Early metastatic seeding in colorectal cancer
Colorectal cancer metastases are generally believed to arise from a primary cancer cell subpopulation that accumulates additional genomic alterations.
Because of these specific added-on features, these tumor cells eventually become able to spread and implant at distant sites. Nonetheless, a Stanford University-led research team has recently discovered that numerous colorectal cancer metastases may have invaded distant locations well before the primary tumor was sufficiently large in size to be clinically detected, meaning less than 0.01 cm 3 .
To attain this conclusion, the Stanford researchers analyzed exome sequencing data from 21 evaluable colorectal cancer patients with liver or brain metastases. They looked for both similarities and differences between primary tumor and metastatic cancer samples obtained from the same person. In a next step, the researchers created some kind of evolutionary tree for each patient. When carefully analyzing these evolutionary trees, the research group detected that in most patients, namely in 17 out of 21, the metastatic tumor started by just one single cell or a small genetically-similar group of cells that broke off the primary tumor at a very early development stage. These cells that initiated the distant metastases were much more related to their ancestors from the primary tumor than to their current relatives within the metastatic site.

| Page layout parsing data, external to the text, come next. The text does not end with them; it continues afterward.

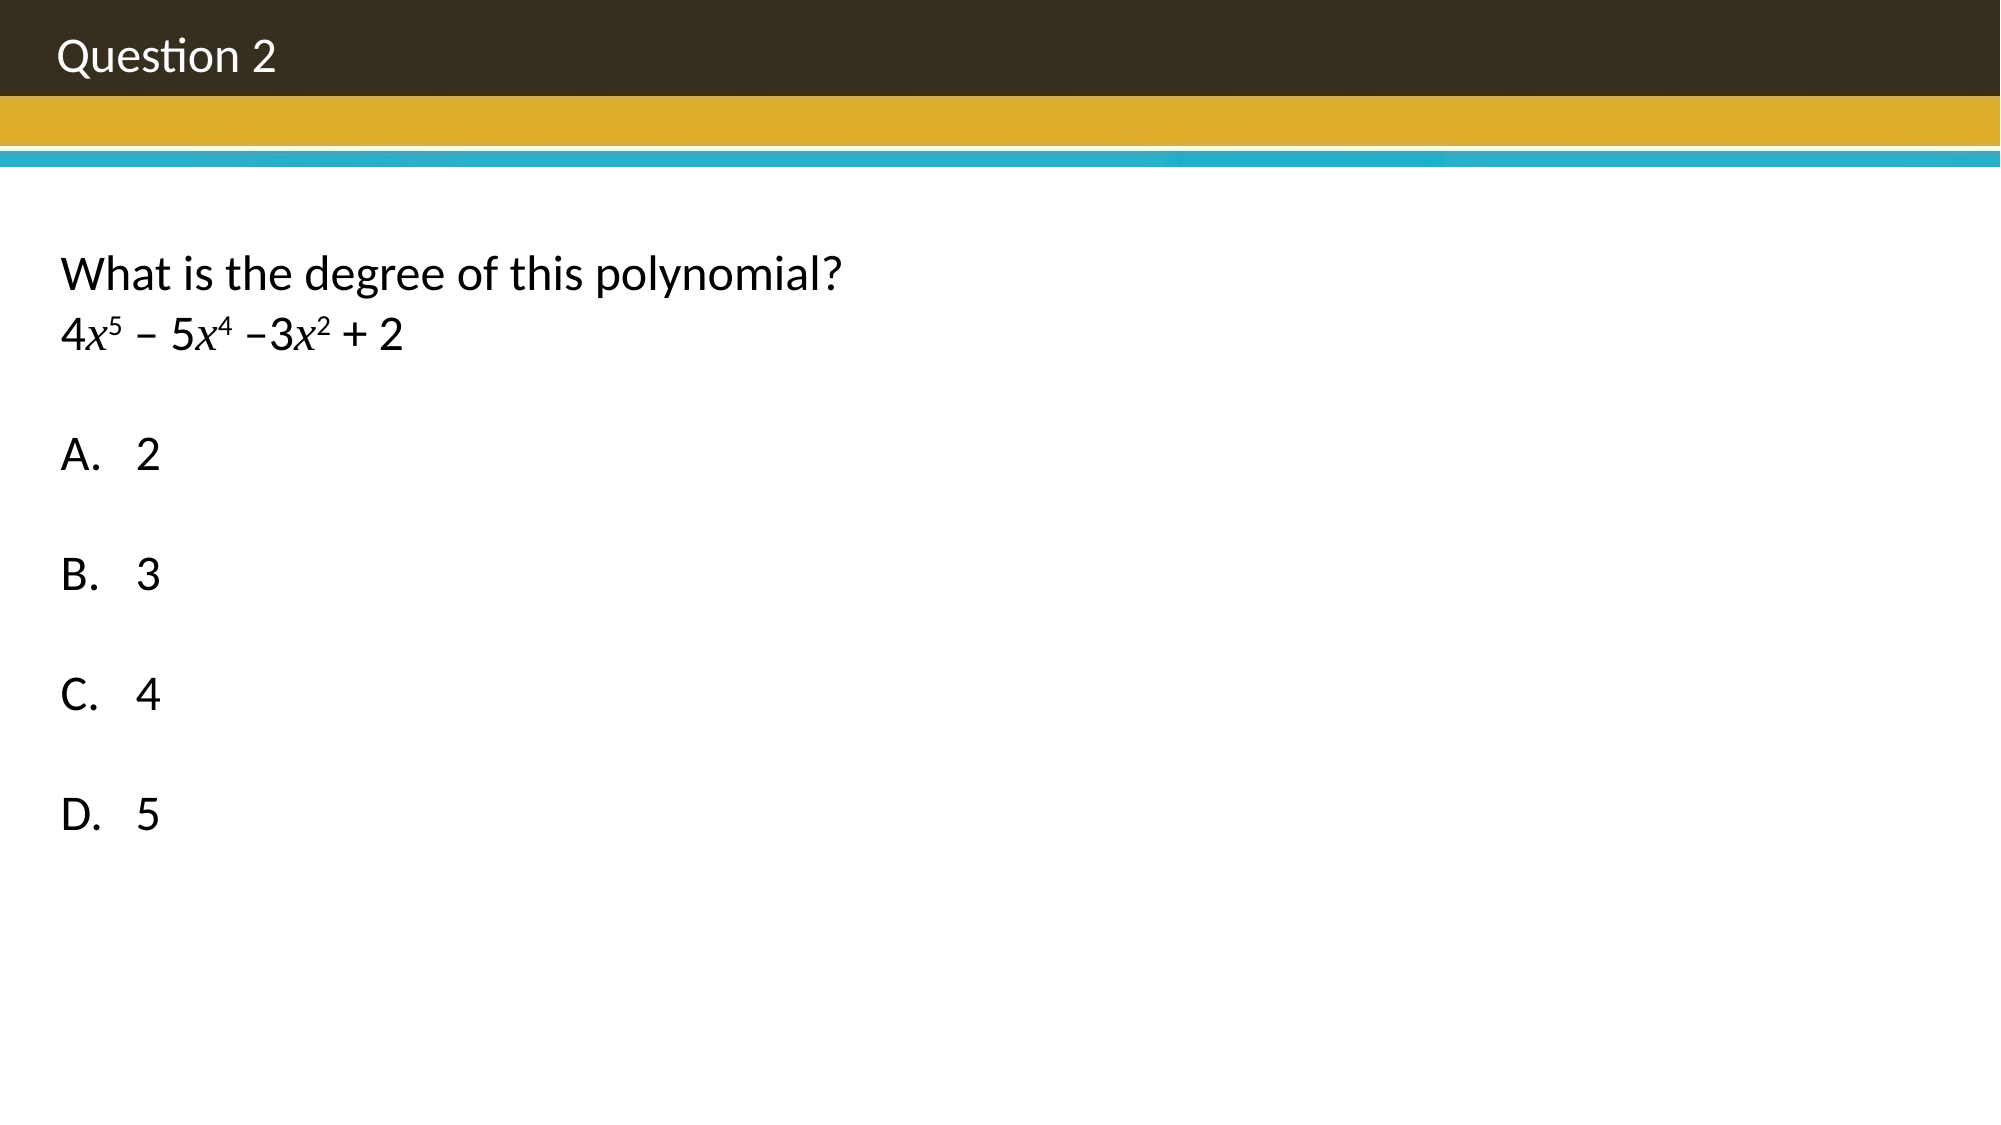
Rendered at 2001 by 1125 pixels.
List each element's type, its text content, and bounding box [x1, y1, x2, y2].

picture [0, 0, 2000, 167]
text_box What is the degree of this polynomial? 4x5 – 5x4 –3x2 + 2 2 3 4 5 [45, 233, 1880, 849]
text_box Question 2 [41, 14, 293, 90]
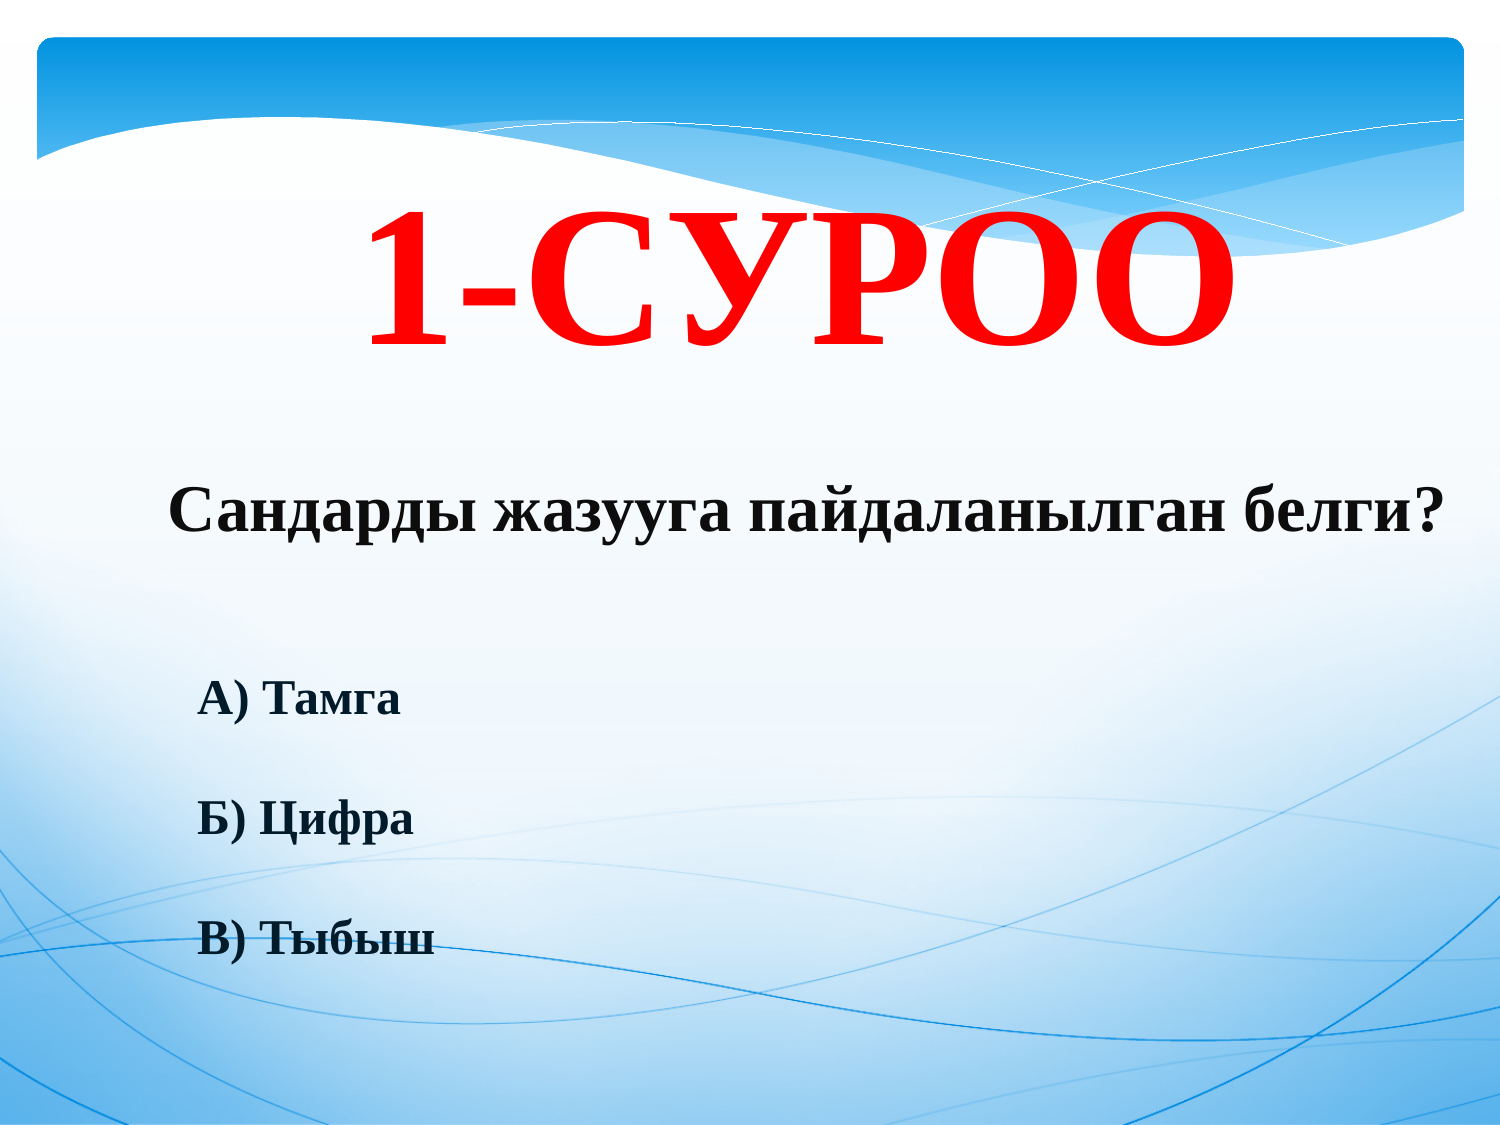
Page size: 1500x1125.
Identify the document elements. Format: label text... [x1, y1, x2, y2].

text_box А) Тамга Б) Цифра В) Тыбыш [183, 656, 455, 972]
text_box 1-СУРОО [341, 137, 1258, 392]
text_box Сандарды жазууга пайдаланылган белги? [153, 457, 1463, 553]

According to Curtis, the publication’s principal author, not all colorectal tumors will metastasize. It is thus essential to apprehend the cellular processes that keep the cancer from spreading to other sites.
https://www.ncbi.nlm.nih.gov/pubmed/31209394
Reference: Hu Z, Ding J, Ma Z, Sun R, Seoane JA, Scott Shaffer J, Suarez CJ, Berghoff AS, Cremolini C, Falcone A, Loupakis F, Birner P, Preusser M, Lenz HJ, Curtis C. Quantitative evidence for early metastatic seeding in colorectal cancer. Nat Genet. 2019; 51: 1113-1122. doi: 10.1038/s41588-019- 0423-x. Epub 2019 Jun 17. Jun 17.